Real‐Time Monitoring of Cellular Barrier Functionality with Dynamic‐Mode Current‐Driven Organic Electrochemical Transistor

Abstract Cellular barriers control fundamental physiological functions in animals and plants. Accurate detection of barrier dysfunction requires real‐time monitoring. Organic electrochemical transistors are a promising bioelectronic platform to monitoring cellular barriers. However, current approaches are not ideally suited for direct and real‐time measurements: they require off‐line model‐based data analysis or slow measurement operation to achieve equilibrium conditions.
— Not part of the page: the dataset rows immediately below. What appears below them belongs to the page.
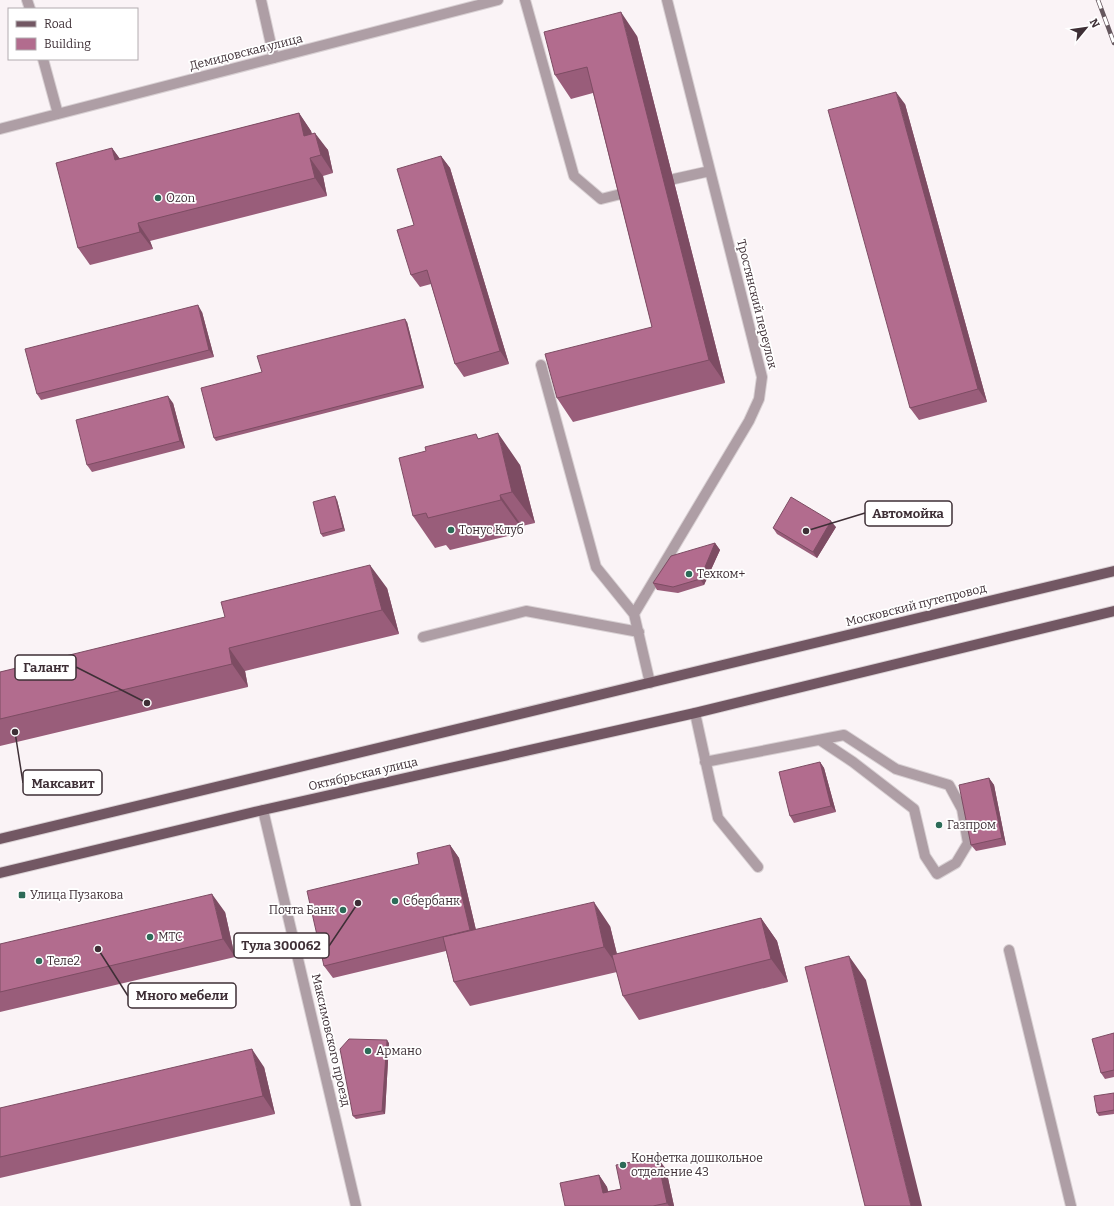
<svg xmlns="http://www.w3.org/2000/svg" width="1114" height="1206" font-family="Bitter,serif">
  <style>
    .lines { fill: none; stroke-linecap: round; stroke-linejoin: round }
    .minor-casing { stroke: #d8d0d3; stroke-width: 12 }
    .major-casing { stroke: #d8d0d3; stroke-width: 12 }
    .minor { stroke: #ae9ea5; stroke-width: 10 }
    .major { stroke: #725763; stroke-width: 10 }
    .rail-casing { stroke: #65575e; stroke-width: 4.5 }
    .rail { stroke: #fff; stroke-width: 3; stroke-dasharray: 9; stroke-linecap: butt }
    .wall { fill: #995d7a }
    .shaded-wall { fill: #7d4c63 }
    .building { fill: #b26c8e; stroke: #7d4c63 }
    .poi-dot { fill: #2d6b58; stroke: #fff; stroke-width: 1.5 }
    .labels { text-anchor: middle; stroke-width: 3.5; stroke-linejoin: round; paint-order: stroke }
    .street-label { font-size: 12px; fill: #3e2f36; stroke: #fff }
    .poi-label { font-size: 12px; fill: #3e2f36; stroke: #fff; text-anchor: start }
    .leader { fill: none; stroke: #3e2f36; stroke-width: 1.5 }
    .callout-dot { fill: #3e2f36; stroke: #fff; stroke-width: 1.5 }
    .callout { fill: #fff; stroke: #3e2f36; stroke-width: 1.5 }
    .callout-label { font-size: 13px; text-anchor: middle; font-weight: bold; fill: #3e2f36 }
  </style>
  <rect width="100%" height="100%" fill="#faf3f6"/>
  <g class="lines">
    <defs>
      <path id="minor" d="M 27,0 L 30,9
        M 261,0 L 274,58
        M 525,0 L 574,176 L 601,199 L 629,192
        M 43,59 L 58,114
        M 0,129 L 498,0
        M 674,179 L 710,171
        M 541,365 L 596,567 L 634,614
        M 423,637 L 526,611 L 639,632
        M 650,683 L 634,614 L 749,421 L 759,399 L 762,377 L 667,0
        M 695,713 L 718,818 L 758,867
        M 705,762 L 844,735 L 896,769 L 949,785 L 962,809 L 968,843 L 956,863 L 937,874 L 925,856 L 914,809 L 853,762 L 820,740
        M 263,810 L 356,1206
        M 1009,950 L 1071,1206"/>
      <path id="major" d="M 0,839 L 1114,571
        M 0,873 L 263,810 L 695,713 L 1114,611"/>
    </defs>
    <use href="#minor" class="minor-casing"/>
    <use href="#major" class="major-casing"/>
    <use href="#minor" class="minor"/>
    <use href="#major" class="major"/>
    <defs>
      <path id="rail" d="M 1098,0 L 1114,43"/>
    </defs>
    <use href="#rail" class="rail-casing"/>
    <use href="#rail" class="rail"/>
  </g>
  <path class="wall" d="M 637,36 L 725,383 L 573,422 L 557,398 L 652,327 L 593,93 L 571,99 L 555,75 Z
    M 905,104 L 987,402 L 919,420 L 910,408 Z
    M 299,113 L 311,131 L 312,134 L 328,150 L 333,173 L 323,176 L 327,196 L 150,241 L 153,249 L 90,265 L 78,248 L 112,148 L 120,159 Z
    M 441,156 L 450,168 L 509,364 L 464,377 L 455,364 L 431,284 L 420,287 L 411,275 L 414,225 Z
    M 202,312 L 214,357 L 41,400 L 37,394 Z
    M 407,322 L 424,388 L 216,441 L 214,438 L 262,372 Z
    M 173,403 L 185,448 L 92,472 L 87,465 Z
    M 479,438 L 520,465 L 535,523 L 522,526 L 524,532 L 450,550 L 446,545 L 435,548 L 413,516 Z
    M 337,500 L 345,531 L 323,537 L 321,534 Z
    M 836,527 L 817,558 L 777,534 L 773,528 Z
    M 715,543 L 720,550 L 704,585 L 678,593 L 657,590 L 653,583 Z
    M 387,588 L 399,634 L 245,671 L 248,687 L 0,746 L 0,672 Z
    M 820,762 L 824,768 L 836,812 L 794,823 L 790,816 Z
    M 989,778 L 994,785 L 1006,845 L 976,851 L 971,845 Z
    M 450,845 L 459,858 L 476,930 L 610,926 L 617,954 L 761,918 L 777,941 L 788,982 L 639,1020 L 623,996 L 617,972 L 470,1006 L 454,982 L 446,951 L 333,978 L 324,966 Z
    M 225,912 L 235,957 L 0,1012 L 0,944 Z
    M 1114,1033 L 1114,1077 L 1105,1079 L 1101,1073 Z
    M 389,1043 L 385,1114 L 356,1119 L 353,1116 Z
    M 264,1067 L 275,1114 L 0,1178 L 0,1108 Z
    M 1114,1093 L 1114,1114 L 1099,1116 L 1097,1113 Z
    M 666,1169 L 674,1206 L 565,1206 L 599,1175 L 607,1187 L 608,1191 L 621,1189 Z"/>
  <path class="shaded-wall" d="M 621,12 L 637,36 L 725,383 L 709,360 Z
    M 896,92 L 905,104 L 987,402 L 978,389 Z
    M 299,113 L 311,131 L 317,153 L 304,136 Z
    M 315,133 L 328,150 L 333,173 L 321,155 Z
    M 112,148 L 125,166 L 115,160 Z
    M 441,156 L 450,168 L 509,364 L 500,351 Z
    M 310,158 L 323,176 L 327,196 L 315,178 Z
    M 138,223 L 150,241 L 153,249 L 140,232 Z
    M 198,305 L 202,312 L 214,357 L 209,350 Z
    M 405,319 L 407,322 L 424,388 L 422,385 Z
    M 168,396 L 173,403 L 185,448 L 180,441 Z
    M 498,433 L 520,465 L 535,523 L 512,492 Z
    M 500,495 L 522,526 L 524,532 L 501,500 Z
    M 335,496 L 337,500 L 345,531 L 343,528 Z
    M 831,521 L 836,527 L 817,558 L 813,552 Z
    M 715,543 L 720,550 L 704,585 L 700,579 Z
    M 370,565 L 387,588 L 399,634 L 382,610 Z
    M 229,648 L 245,671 L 248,687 L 232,664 Z
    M 820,762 L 824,768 L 836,812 L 831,806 Z
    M 989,778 L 994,785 L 1006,845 L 1002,838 Z
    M 450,845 L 459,858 L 479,943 L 470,930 Z
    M 212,894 L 225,912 L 235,957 L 223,939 Z
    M 594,902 L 610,926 L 621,971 L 604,947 Z
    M 761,918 L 777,941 L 788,982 L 771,959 Z
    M 849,956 L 866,980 L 922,1206 L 911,1206 Z
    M 387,1040 L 389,1043 L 385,1114 L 382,1111 Z
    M 252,1049 L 264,1067 L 275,1114 L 263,1096 Z
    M 657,1157 L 666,1169 L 674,1206 L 669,1206 L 667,1203 Z
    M 599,1175 L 607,1187 L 611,1205 L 603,1193 Z"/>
  <path class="building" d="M 621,12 L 709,360 L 557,398 L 545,354 L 652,327 L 587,67 L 555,75 L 544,32 Z
    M 896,92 L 978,389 L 910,408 L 828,110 Z
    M 299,113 L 304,136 L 315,133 L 321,155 L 310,158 L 315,178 L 138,223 L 140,232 L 78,248 L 56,163 L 112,148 L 115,160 Z
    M 441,156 L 500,351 L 455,364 L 427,270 L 411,275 L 397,230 L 414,225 L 397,169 Z
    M 198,305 L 209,350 L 37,394 L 25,349 Z
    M 405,319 L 422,385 L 214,438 L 201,388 L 262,372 L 257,356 Z
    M 168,396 L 180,441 L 87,465 L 76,420 Z
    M 498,433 L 512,492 L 500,495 L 501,500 L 428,518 L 426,513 L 413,516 L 399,458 L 426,451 L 425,447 L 476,434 L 478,439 Z
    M 335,496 L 343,528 L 321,534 L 313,502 Z
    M 791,497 L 831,521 L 813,552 L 773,528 Z
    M 715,543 L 700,579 L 673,587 L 653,583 L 671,556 Z
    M 370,565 L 382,610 L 229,648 L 232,664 L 0,719 L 0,672 L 225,617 L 221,602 Z
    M 820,762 L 831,806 L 790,816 L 779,772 Z
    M 989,778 L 1002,838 L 971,845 L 959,785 Z
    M 450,845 L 470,930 L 324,966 L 307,891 L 419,864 L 417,853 Z
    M 212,894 L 223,939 L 0,992 L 0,944 Z
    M 594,902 L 604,947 L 454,982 L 443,937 Z
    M 761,918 L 771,959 L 623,996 L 612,955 Z
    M 849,956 L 911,1206 L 865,1206 L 805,967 Z
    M 1114,1033 L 1114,1070 L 1101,1073 L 1092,1039 Z
    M 349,1039 L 387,1040 L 382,1111 L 353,1116 L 340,1049 Z
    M 252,1049 L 263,1096 L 0,1157 L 0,1108 Z
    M 1114,1093 L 1114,1110 L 1097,1113 L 1094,1096 Z
    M 657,1157 L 667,1203 L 653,1206 L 565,1206 L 560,1183 L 599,1175 L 603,1193 L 621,1189 L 616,1165 Z"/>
  <g class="poi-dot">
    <circle cx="158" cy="198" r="4"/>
    <circle cx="451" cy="530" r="4"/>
    <circle cx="689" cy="574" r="4"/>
    <circle cx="939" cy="825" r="4"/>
    <rect x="18" y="891" width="8" height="8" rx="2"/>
    <circle cx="395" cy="901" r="4"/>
    <circle cx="343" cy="910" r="4"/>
    <circle cx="150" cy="937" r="4"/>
    <circle cx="39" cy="961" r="4"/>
    <circle cx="368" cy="1051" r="4"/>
    <circle cx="623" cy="1165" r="4"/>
  </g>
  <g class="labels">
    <g class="street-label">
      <text transform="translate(246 52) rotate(-14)" y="4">Демидовская улица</text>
      <text transform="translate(757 304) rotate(76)" y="4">Тростянский переулок</text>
      <text transform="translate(916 605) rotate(-14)" y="4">Московский путепровод</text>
      <text transform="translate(363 774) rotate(-13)" y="4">Октябрьская улица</text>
      <text transform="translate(331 1040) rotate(77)" y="4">Максимовского проезд</text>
    </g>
    <g class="poi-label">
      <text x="166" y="202">Ozon</text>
      <text x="459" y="534">Тонус Клуб</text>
      <text x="697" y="578">Техком+</text>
      <text x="947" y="829">Газпром</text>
      <text x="30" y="899">Улица Пузакова</text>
      <text x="403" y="905">Сбербанк</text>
      <text x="335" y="914" text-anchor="end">Почта Банк</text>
      <text x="158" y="941">МТС</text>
      <text x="47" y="965">Теле2</text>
      <text x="376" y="1055">Армано</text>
      <text x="631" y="1162">Конфетка дошкольное<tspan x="631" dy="14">отделение 43</tspan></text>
    </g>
  </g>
  <path class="leader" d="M806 531L865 513M147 703L76 667M15 732L23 783M358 903L329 946M98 949L128 996"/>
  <g class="callout-dot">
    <circle cx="806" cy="531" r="4"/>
    <circle cx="147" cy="703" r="4"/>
    <circle cx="15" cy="732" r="4"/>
    <circle cx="358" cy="903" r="4"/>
    <circle cx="98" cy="949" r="4"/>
  </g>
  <g class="callout">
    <rect x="865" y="501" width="87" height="25" rx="4"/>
    <rect x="15" y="655" width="61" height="25" rx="4"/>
    <rect x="23" y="770" width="79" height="25" rx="4"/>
    <rect x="234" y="933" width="95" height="25" rx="4"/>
    <rect x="128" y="983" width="108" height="25" rx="4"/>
  </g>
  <g class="callout-label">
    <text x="908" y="518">Автомойка</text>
    <text x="46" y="672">Галант</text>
    <text x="63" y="788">Максавит</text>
    <text x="281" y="950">Тула 300062</text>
    <text x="182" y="1000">Много мебели</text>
  </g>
  <rect x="8" y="8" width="130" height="52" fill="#ffffff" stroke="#b2acaf"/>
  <rect x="16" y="21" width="20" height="6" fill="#725763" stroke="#b2acaf"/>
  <text x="44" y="28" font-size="12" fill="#3e2f36">Road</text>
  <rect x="16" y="38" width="20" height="12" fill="#b26c8e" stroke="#b2acaf"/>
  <text x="44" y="48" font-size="12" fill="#3e2f36">Building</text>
  <g transform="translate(1086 28) rotate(61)" stroke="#ffffff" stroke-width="3" paint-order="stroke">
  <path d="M0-3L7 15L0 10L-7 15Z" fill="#3e2f36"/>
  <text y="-6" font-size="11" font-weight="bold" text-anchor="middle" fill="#3e2f36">N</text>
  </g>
</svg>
Herein, dynamic‐mode current‐driven organic electrochemical transistors are proposed for direct real‐time monitoring of cellular barrier functionality. In contrast to current approaches, the organic electrochemical transistor is operated under nonequilibrium conditions. The approach shows a sensitivity larger than 350 × 10 −6 V (Ω cm 2 ) −1 with an operating range of 13–640 Ω cm 2 . The sensitivity can be optimized on‐line by simply changing the dynamic conditions and real‐time monitoring of reversible barrier functionality is demonstrated by using a tight‐junction modulator with a concentration as‐low‐as 122 × 10 −6 m . The theoretical foundation of the method is provided. The analysis shows the general applicability of the approach, opening opportunities for precision in vitro bioelectronics and medical diagnostic.